The overwhelming majority of innovation experts want EU structural funds to be used to get innovative products and services to the market, according to a new survey. As the European Commission readies its new innovation plan, a consensus is also forming around the need to slash bureaucratic procedures and boost venture capital funding.
These were the main findings of the General Electric (GE) 'Innovation Barometer', an independent poll of 240 opinion leaders on EU innovation policies carried out by StrategyOne and unveiled in Brussels yesterday (14 September).
The research, published in conjunction with GE's 'ecomagination challenge' for open collaboration on new technologies, comes ahead of the Commission's 'Innovation Union' strategy to be presented in October.
Against the backdrop of the economic crisis and the ensuing loss of millions of jobs, the EU's 'Europe 2020' strategy has set the bloc a series of headline targets focussed on smart, sustainable growth and a competitive, green European economy over the next decade.

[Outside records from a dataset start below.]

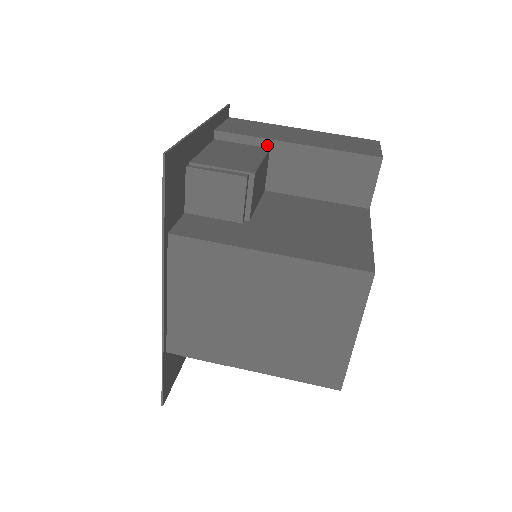
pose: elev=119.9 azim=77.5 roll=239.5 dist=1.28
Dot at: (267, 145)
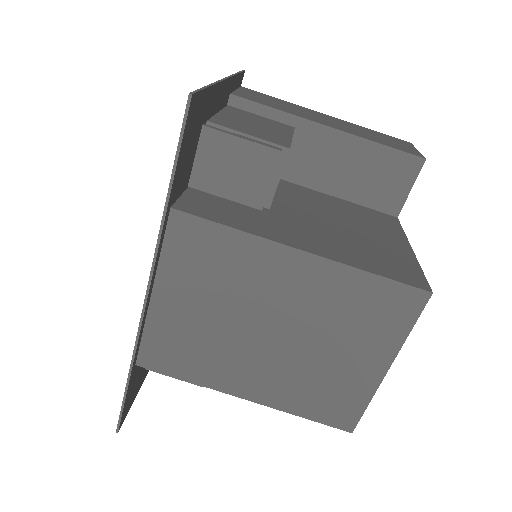
Dot at: (292, 123)
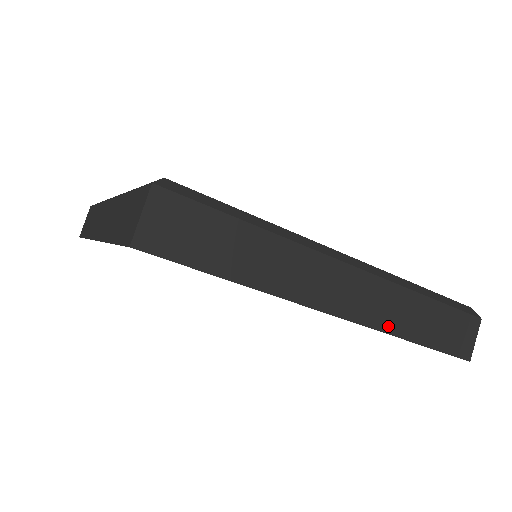
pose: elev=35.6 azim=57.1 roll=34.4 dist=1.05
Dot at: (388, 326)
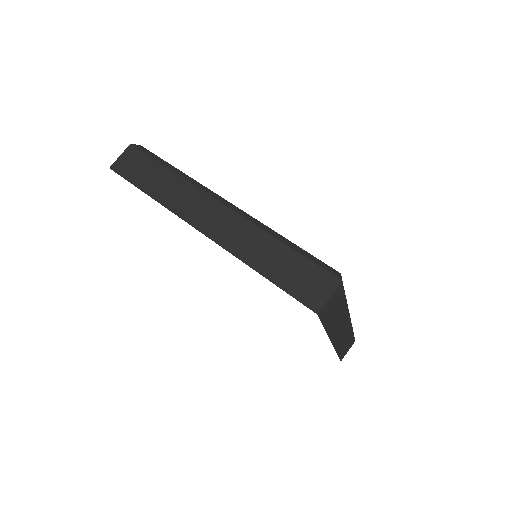
Dot at: (338, 347)
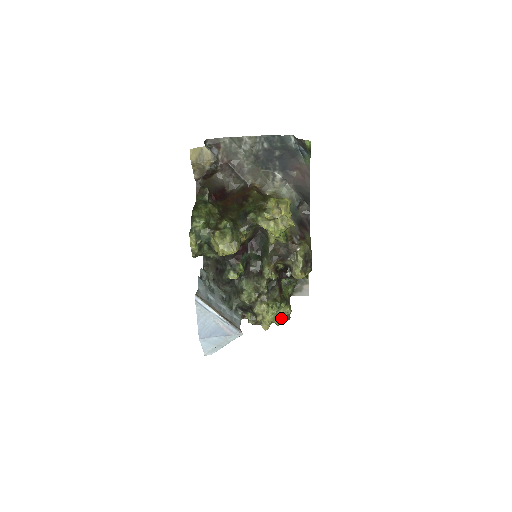
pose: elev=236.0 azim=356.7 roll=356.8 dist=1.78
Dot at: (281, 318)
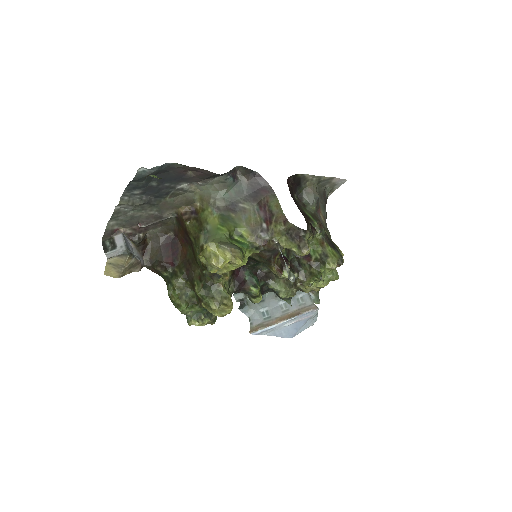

The Commission's Innovation Union plan is one of seven flagship initiatives in Europe 2020 and the barometer respondents are in no doubt about the importance of innovation in the coming years. 90% believe it is the main lever for creating a more competitive and greener economy and 86% see it as the best way to create jobs in the EU.
Structural funds: Cut red tape and be bolder
91% of the respondents – who included MEPs, Commission officials and business and academic leaders – want the EU to use its structural funds to accelerate the uptake of innovation products and services.
Asked what is preventing companies from accessing EU money for the development of innovative business ventures, 88% cited bureaucratic procedures that slow down the absorption of the structural funds. More than 60% also pointed to a lack of expertise on the ground and the inability to come up with matching funds.
But it is not only the drawn-out bureaucratic procedures which are hindering innovation, but also competition from "easier" projects, said respondents. Innovative ventures that are perceived as risky and harder to measure in terms of success often lose out, they said.
The Commission has earmarked €80 billion for innovation in structural funds, stated a Commission official. Yet one think-tank respondent called for a shift in emphasis from traditional to green business and a focus on innovation in knowledge and education.
"How can we do this? Through (e)government and (e)education. These are innovative new solutions for the health and education sectors that help to avoid bureaucratic procedures," they affirmed.